Records from a dataset
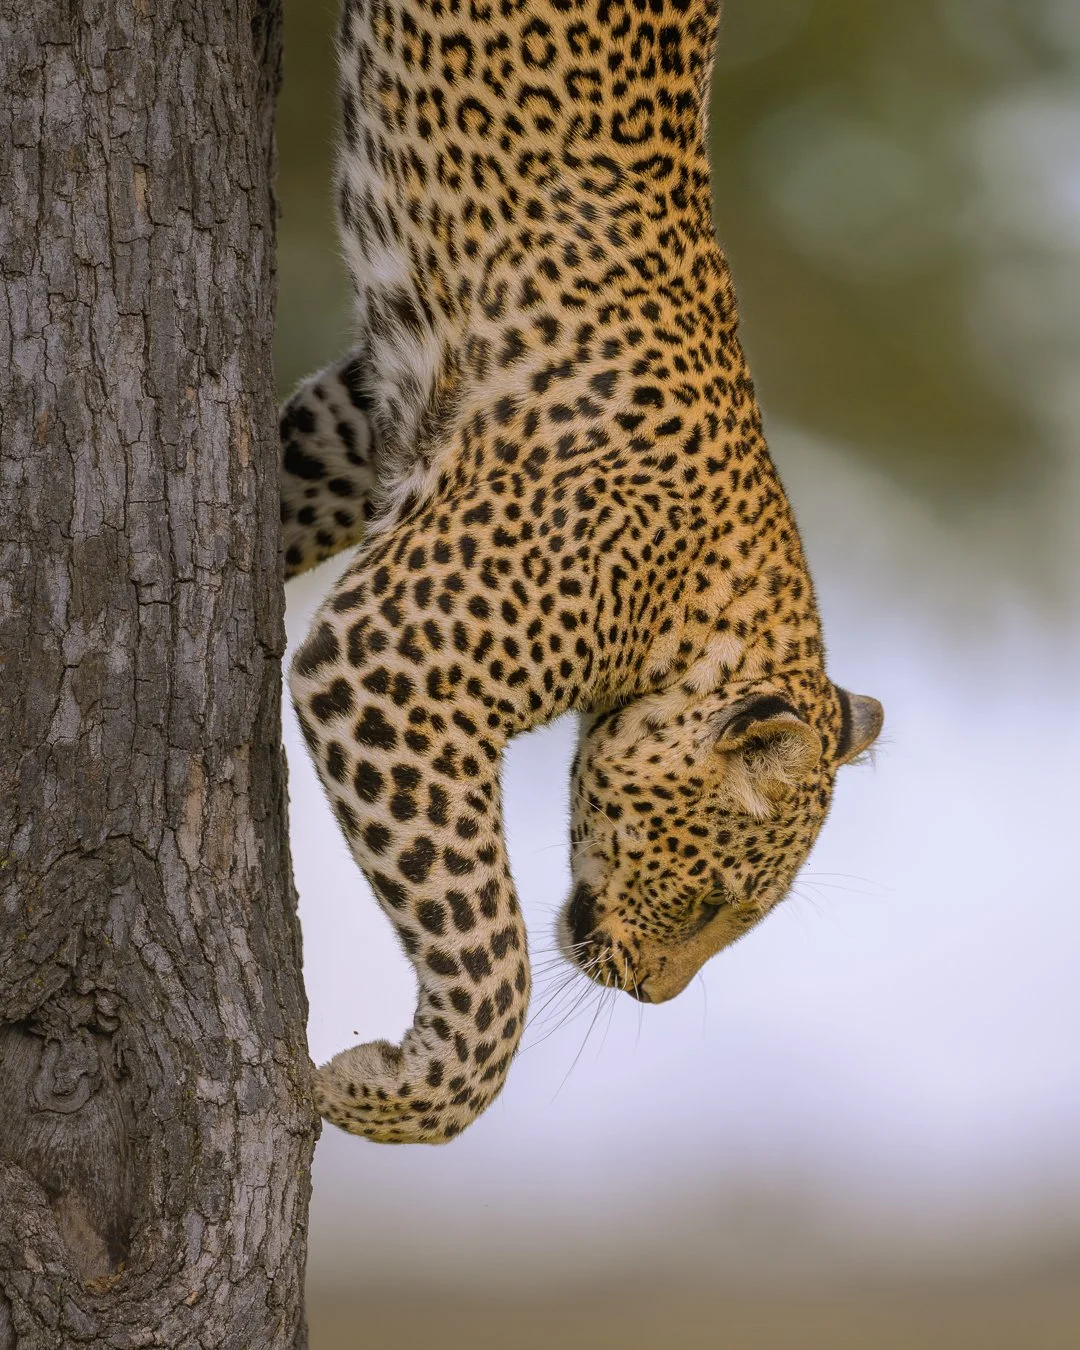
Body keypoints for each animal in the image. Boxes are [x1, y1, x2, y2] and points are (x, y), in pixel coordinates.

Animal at [282, 0, 884, 1144]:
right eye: (715, 896)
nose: (652, 995)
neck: (700, 607)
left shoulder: (375, 411)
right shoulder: (392, 655)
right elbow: (491, 953)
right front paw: (385, 1087)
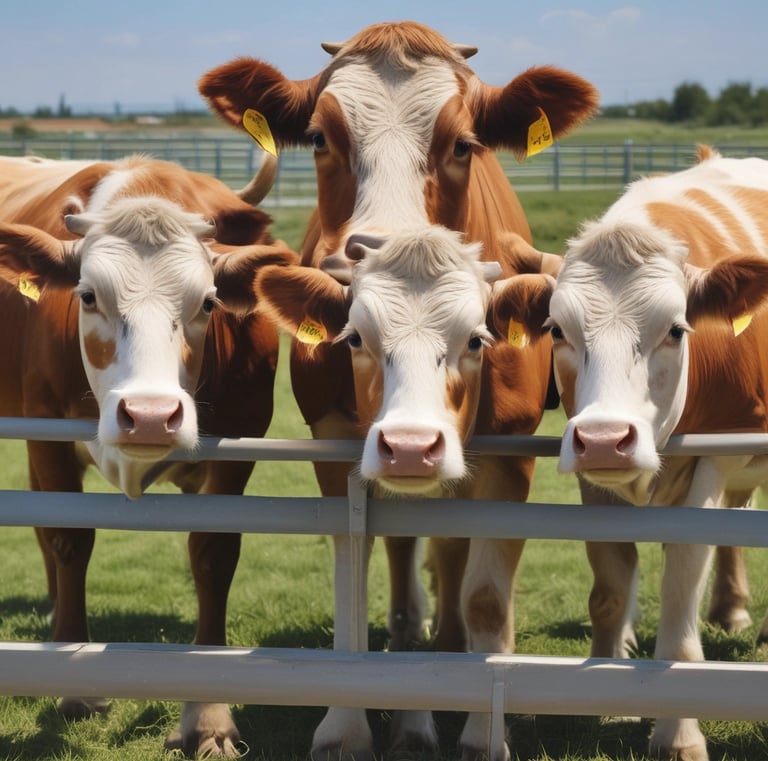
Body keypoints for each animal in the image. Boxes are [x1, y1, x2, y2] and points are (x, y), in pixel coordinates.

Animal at [0, 153, 297, 758]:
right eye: (88, 295)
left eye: (208, 302)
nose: (152, 415)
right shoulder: (44, 434)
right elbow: (69, 540)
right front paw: (74, 682)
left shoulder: (239, 450)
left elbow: (213, 554)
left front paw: (208, 716)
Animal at [199, 20, 598, 760]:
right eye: (320, 138)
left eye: (463, 143)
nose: (369, 250)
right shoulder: (336, 438)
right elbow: (353, 576)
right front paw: (347, 724)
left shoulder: (509, 451)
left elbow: (484, 595)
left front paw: (480, 731)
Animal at [547, 146, 768, 761]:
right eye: (557, 331)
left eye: (676, 329)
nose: (606, 436)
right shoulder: (591, 470)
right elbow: (610, 586)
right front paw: (613, 693)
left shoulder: (711, 464)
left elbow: (679, 596)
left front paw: (678, 732)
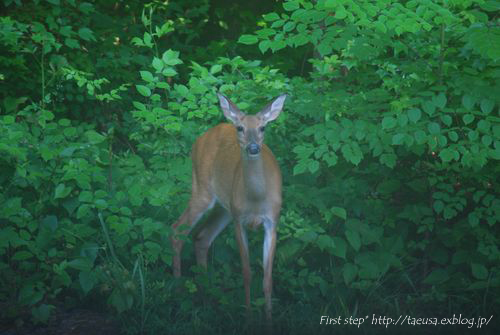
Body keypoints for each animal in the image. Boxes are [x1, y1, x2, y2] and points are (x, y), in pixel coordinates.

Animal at [170, 92, 288, 322]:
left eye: (262, 127)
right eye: (240, 128)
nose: (253, 148)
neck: (257, 200)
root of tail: (201, 138)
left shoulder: (272, 222)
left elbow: (267, 278)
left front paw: (269, 319)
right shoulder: (239, 221)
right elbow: (246, 273)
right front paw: (249, 318)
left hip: (224, 208)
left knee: (202, 236)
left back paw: (206, 296)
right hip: (203, 190)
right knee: (177, 230)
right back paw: (178, 293)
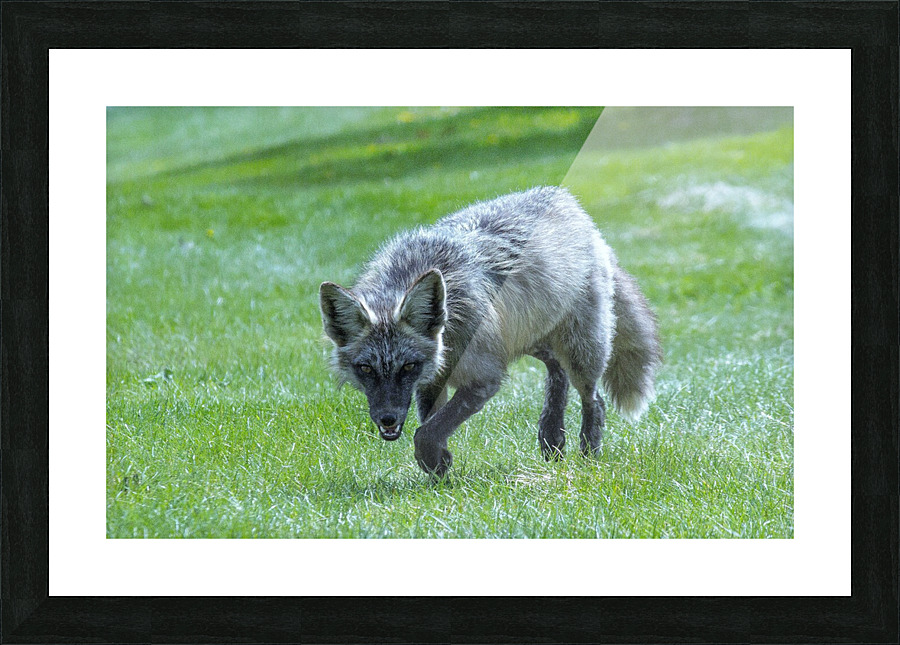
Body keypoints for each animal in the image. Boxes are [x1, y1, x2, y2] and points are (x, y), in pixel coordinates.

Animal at [319, 186, 661, 477]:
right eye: (365, 368)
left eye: (408, 366)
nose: (387, 419)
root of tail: (569, 201)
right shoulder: (432, 381)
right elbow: (430, 424)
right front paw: (439, 467)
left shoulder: (483, 379)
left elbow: (426, 433)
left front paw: (435, 462)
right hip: (525, 339)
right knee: (556, 371)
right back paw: (552, 436)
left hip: (580, 350)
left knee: (594, 400)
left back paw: (588, 454)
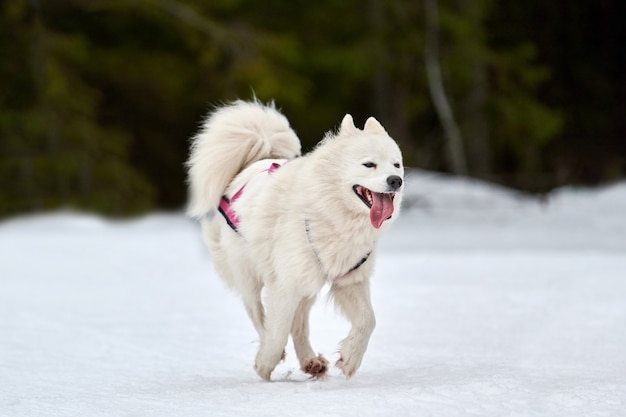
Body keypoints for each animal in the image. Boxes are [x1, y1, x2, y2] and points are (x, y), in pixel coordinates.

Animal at [185, 101, 402, 380]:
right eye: (369, 164)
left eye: (396, 165)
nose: (396, 181)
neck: (333, 216)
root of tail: (256, 161)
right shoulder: (285, 283)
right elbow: (277, 331)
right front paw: (265, 365)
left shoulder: (350, 280)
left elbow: (368, 320)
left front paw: (350, 358)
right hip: (250, 273)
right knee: (258, 314)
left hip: (308, 282)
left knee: (298, 322)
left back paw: (311, 361)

Work to be completed
Exclude images. Return the data above verbatim.

Task response
Body keypoints for each animal in the image. Boxes are [x1, y1, x2, y2] and points are (x, y), in pixel coordinates.

Animal at [282, 0, 884, 1144]:
right eye: (715, 896)
nose: (652, 995)
neck: (700, 607)
left shoulder: (375, 411)
right shoulder: (392, 655)
right elbow: (491, 953)
right front paw: (385, 1087)
Body keypoints for each animal in the image. Boxes are [x1, y1, x2, y2] and points are (x, y), in pixel coordinates.

Animal at [0, 153, 297, 758]:
right eye: (88, 295)
left eye: (208, 302)
nose: (152, 415)
right shoulder: (44, 434)
right elbow: (69, 540)
right front paw: (74, 682)
left shoulder: (239, 450)
left elbow: (213, 554)
left front paw: (208, 716)
Animal at [199, 20, 598, 760]:
right eye: (320, 138)
left eye: (463, 143)
nose: (369, 250)
right shoulder: (336, 438)
right elbow: (353, 576)
right front paw: (347, 724)
left shoulder: (509, 451)
left elbow: (484, 595)
left front paw: (480, 731)
Animal at [547, 146, 768, 761]:
right eye: (557, 331)
left eye: (676, 329)
nose: (606, 436)
right shoulder: (591, 470)
right elbow: (610, 586)
right front paw: (613, 693)
left shoulder: (711, 464)
left elbow: (679, 596)
left front paw: (678, 732)
Body keypoints for each animal in the image. Boxes are [x1, y1, x2, y2] and points are (x, y), in pixel coordinates.

Animal at [170, 92, 288, 322]:
left eye: (262, 127)
right eye: (240, 128)
nose: (253, 148)
neck: (257, 200)
root of tail: (201, 138)
left shoulder: (272, 222)
left elbow: (267, 278)
left front paw: (269, 319)
right shoulder: (239, 221)
right elbow: (246, 273)
right front paw: (249, 318)
left hip: (224, 208)
left knee: (202, 236)
left back paw: (206, 296)
right hip: (203, 190)
right knee: (177, 230)
right back paw: (178, 293)
Body keypoints for each animal in the image. Boxes are [x1, y1, x2, y2] and points are (x, y), in pixel coordinates.

Animal at [319, 186, 661, 477]:
right eye: (365, 368)
left eye: (408, 366)
nose: (387, 419)
root of tail: (569, 201)
right shoulder: (432, 381)
right elbow: (430, 424)
right front paw: (439, 467)
left shoulder: (483, 379)
left elbow: (426, 433)
left front paw: (435, 462)
right hip: (525, 339)
right knee: (556, 371)
right back paw: (552, 436)
left hip: (580, 350)
left knee: (594, 400)
left back paw: (588, 454)
Body keypoints for each animal in the image. Boxes are [x1, y1, x2, y2] and points are (x, y), in pixel coordinates.

Animal at [185, 101, 402, 380]:
right eye: (369, 164)
left eye: (396, 165)
nose: (396, 181)
neck: (333, 216)
root of tail: (256, 161)
right shoulder: (285, 283)
right elbow: (277, 331)
right front paw: (265, 365)
left shoulder: (350, 280)
left elbow: (368, 320)
left front paw: (350, 358)
right hip: (250, 273)
right knee: (258, 314)
left hip: (308, 282)
left knee: (298, 322)
left back paw: (311, 361)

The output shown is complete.